Baby and I rolled out of our hometown of Roadapple Ridge, Iowa on our way to the High Country of Colorado. I’ve always loved to drive, including drive people crazy, and I’ve spent more days than I’d like to admit just cruising. Waking up in one state and bedding down in another hundreds of miles away wasn’t new to me.

If you can’t tell it already, I have a lot of RAM in my head. Random Access Memory. The weirdest things just pop into my head sometimes, little snippets of my life and whatnot. We saw a school bus heading the other direction into town, and I caught a glimpse of a kid with football pads on, and those two things put together made me think of my dad’s football cheer before an Iowa Hawkeyes game:

Rick ’em
rack ’em
rock ’em
ruck ’em
hold ’em down and
really FFFFFIGHT!

I don’t know how old I was when I realized the last word should have rhymed with ruck, but I do remember that I kept bursting into unexpected laughter while we watched the game on an ancient black and white Zenith TV that was bigger than my first apartment. Seemed like it, at least. I watched John Fitzgerald Kennedy’s funeral on that TV, and I wasn’t tall enough yet to look over the top of it.

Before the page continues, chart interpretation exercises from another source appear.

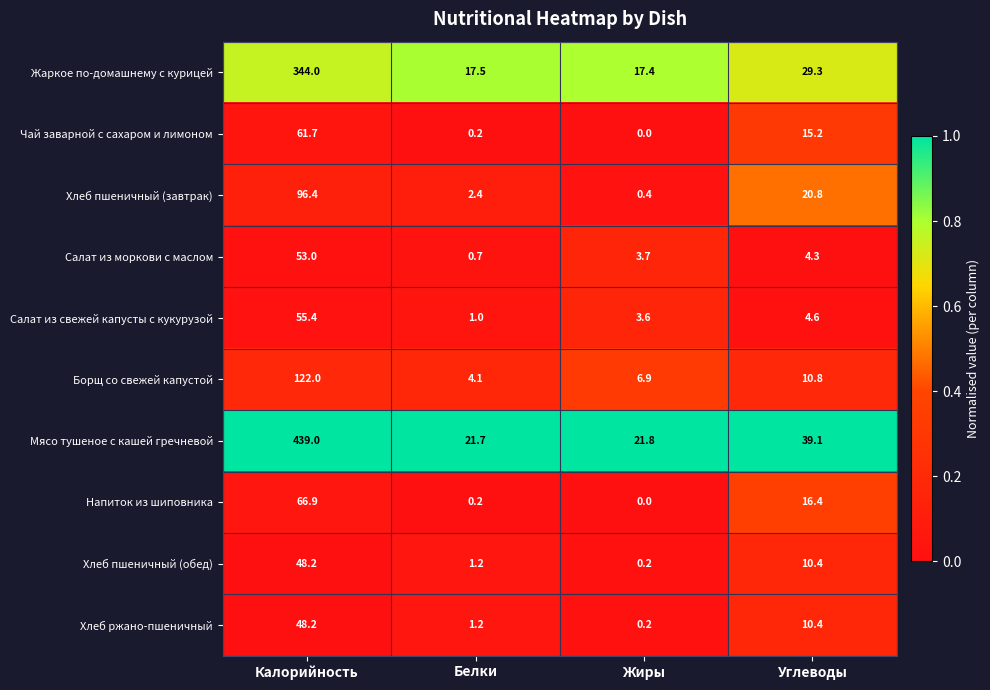

Which category has the lowest value in the Чай заварной с сахаром и лимоном series?

Жиры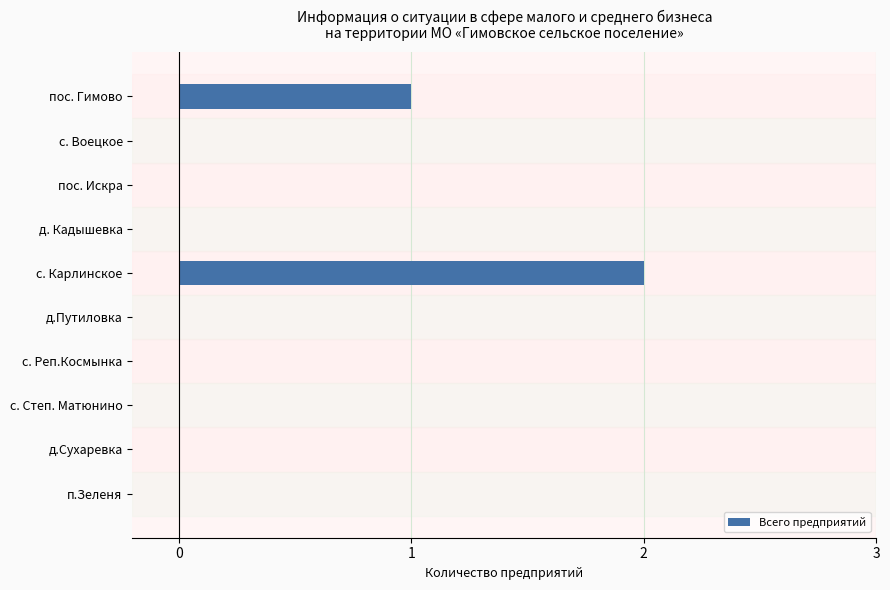

Reading top to bottom, extract all data points from this chart.

пос. Гимово=1	с. Воецкое=0	пос. Искра=0	д. Кадышевка=0	с. Карлинское=2	д.Путиловка=0	с. Реп.Космынка=0	с. Степ. Матюнино=0	д.Сухаревка=0	п.Зеленя=0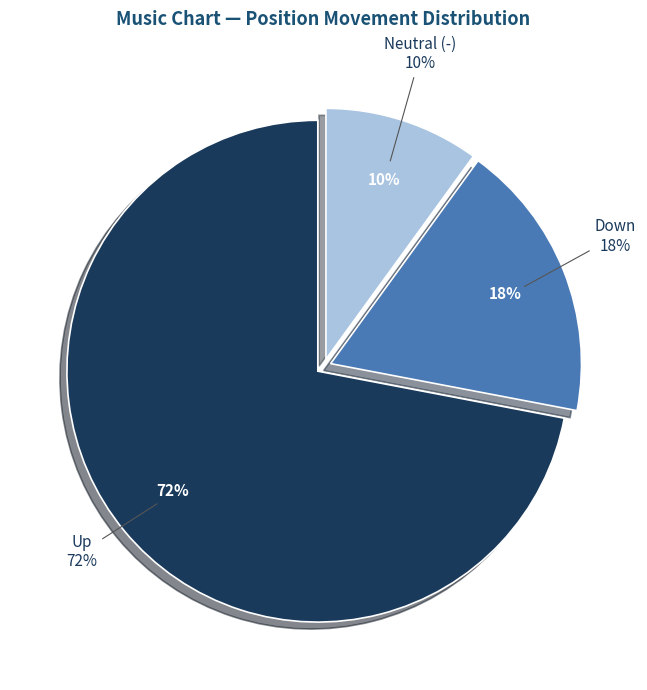

The - slice represents 17% of the pie. True or false?

False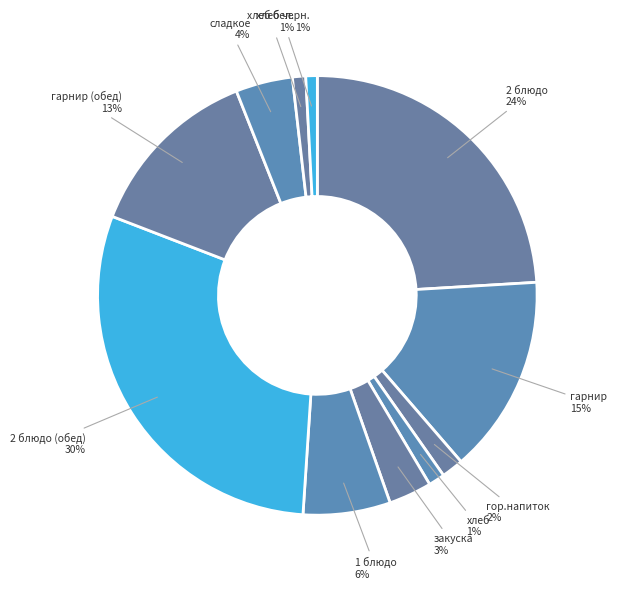

Between 2 блюдо and хлеб черн., which is larger?

2 блюдо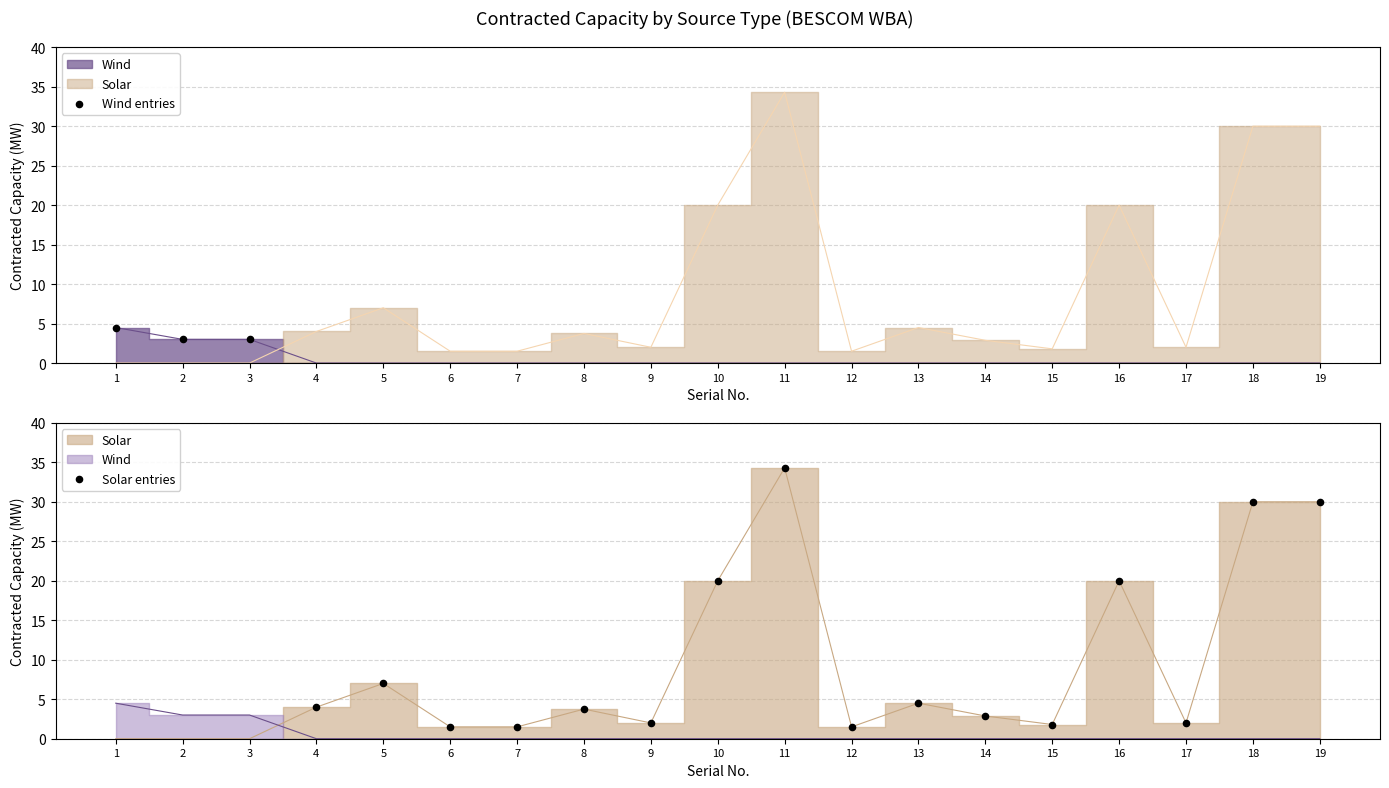

Which has a higher value, 3 or 2?

3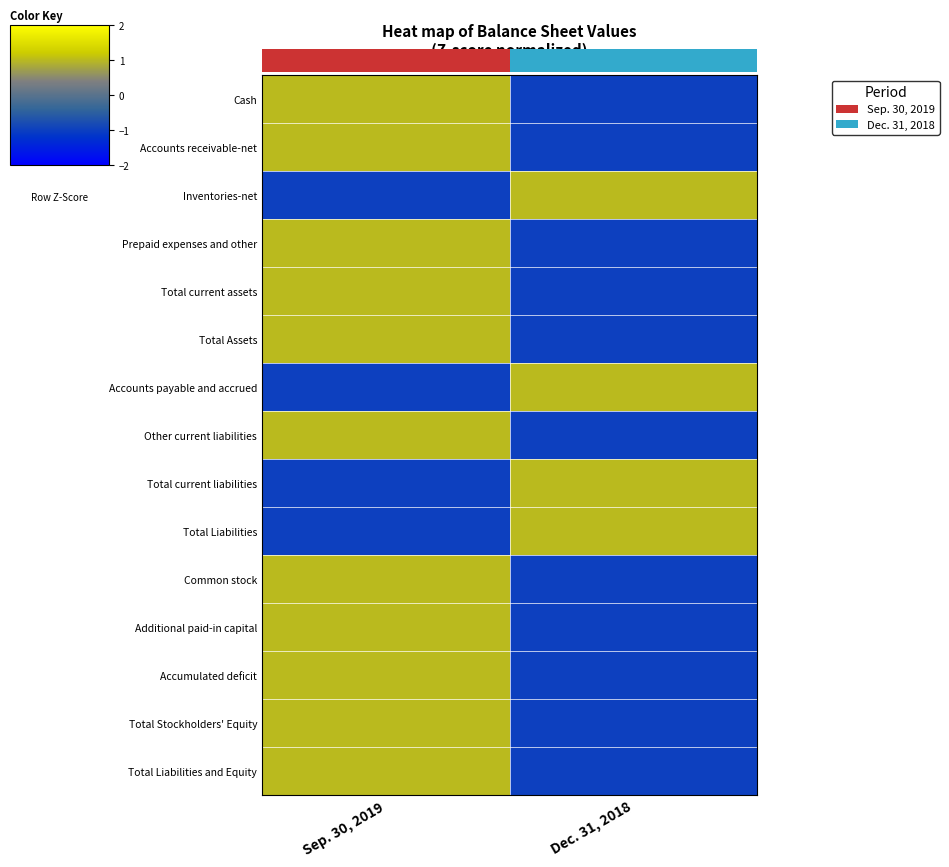

Between Dec. 31, 2018 and Sep. 30, 2019, which is larger?

Sep. 30, 2019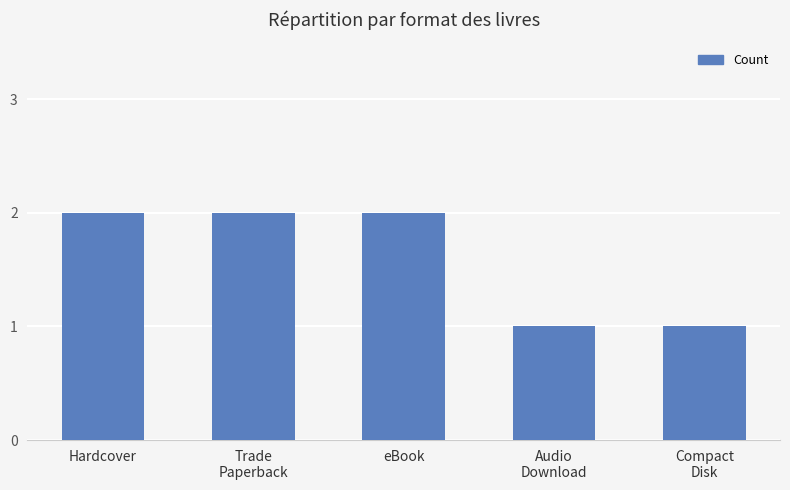

How many bars are there in total?

5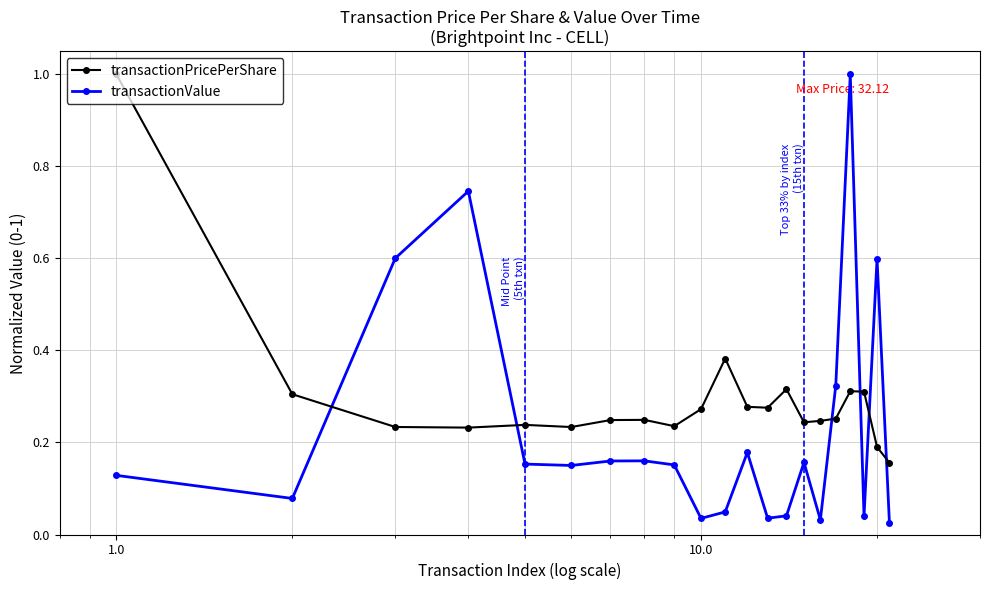

Which series has the largest total across all categories?

transactionPricePerShare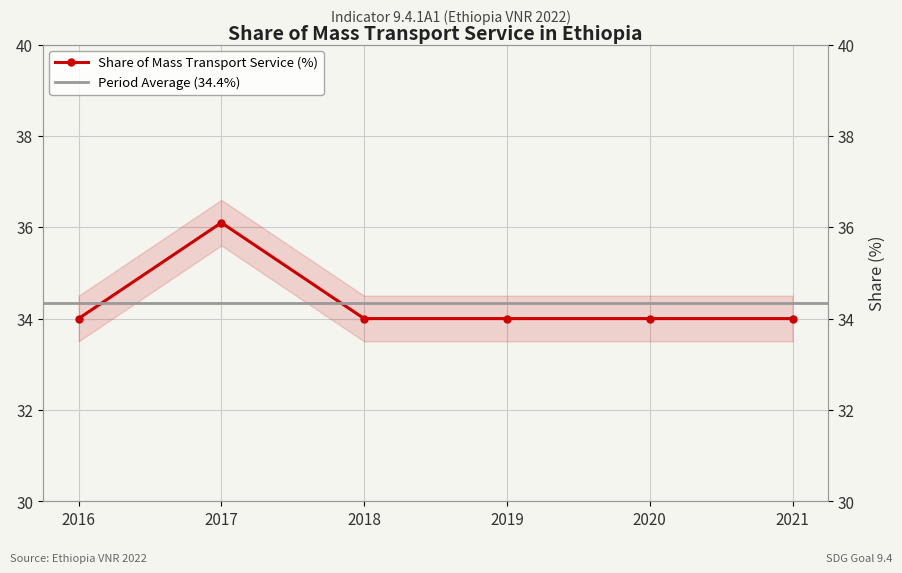

The value at 2021 is 7.7. True or false?

False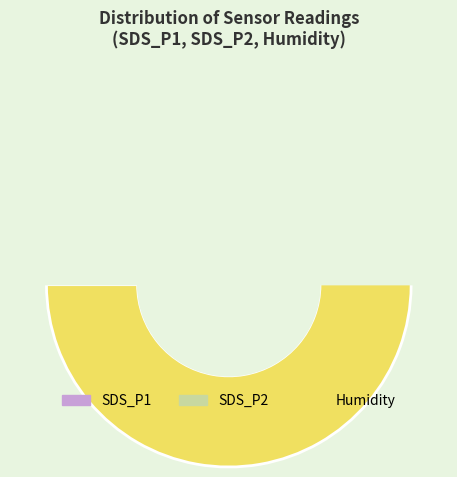

What is the smallest slice in the pie chart?

34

My old man was one random dude, too. We’d sit on the couch and watch the game, him cheering every time Iowa scored, then yelling to get off their asses when they didn’t. He and Ma would talk while the commercials were on — insert Ward and June Cleaver here — and then he’d jump up and stand just off to the side of the TV. The game would come back on, and a few seconds later he’d do one of two things: a) he would lean over and stare down the front of that old Zenith like he was waiting for something to pop out of it, and then Ma would bust out laughing, or b) he’d mutter unintelligibly under his breath, and then Ma would bust out laughing.

It took a while to figure that one out, but I finally did. Turns out he was ogling the Iowa cheerleaders when the network would show them, or bitching when they didn’t. To put it more succinctly, he was trying to get a better peek down their cleavage, as if he was standing right in front of them.

The whole idea that you can actually adjust the camera’s angle — you can’t, I’ve tried — but just the *idea* of it is too absurd for words. He wasn’t dumb, he was one hell of a smart guy, but he pretended like, maybe *this* time, he just might be able to see down her shirt. He did it just to get a laugh out of Ma. It worked every time, too. Half the fun was watching his face.

My soul was restless as we rolled up and down the hills of Iowa, and I couldn’t find anything that felt right on the satellite radio, so I did what I sometimes do best: something completely absurd and random. I spun the dial on the satellite receiver and grinned when it landed on one of Baby’s favorites, the 50’s channel. The first notes of Chuck Berry’s “No Particular Place To Go” filled the truck. That’s irony. We were cruising along in the truck, Baby beside me at the wheel, but we DID have a particular place to go. We had to go to Colorado so I could teach that boa not to be a dipshit.

“JD, tell me a story,” Baby said.

“You’ve heard ’em all.”

“I know,” she smiled, “but I want to hear a story.”

“Well okay then!” Baby always giggles at that line because I lifted it from the movie Raising Arizona. After decades of practice I sound sort of like the guy in the parole board hearing. “What story do you want to hear?”

“The one about the stolen railroad locomotive.”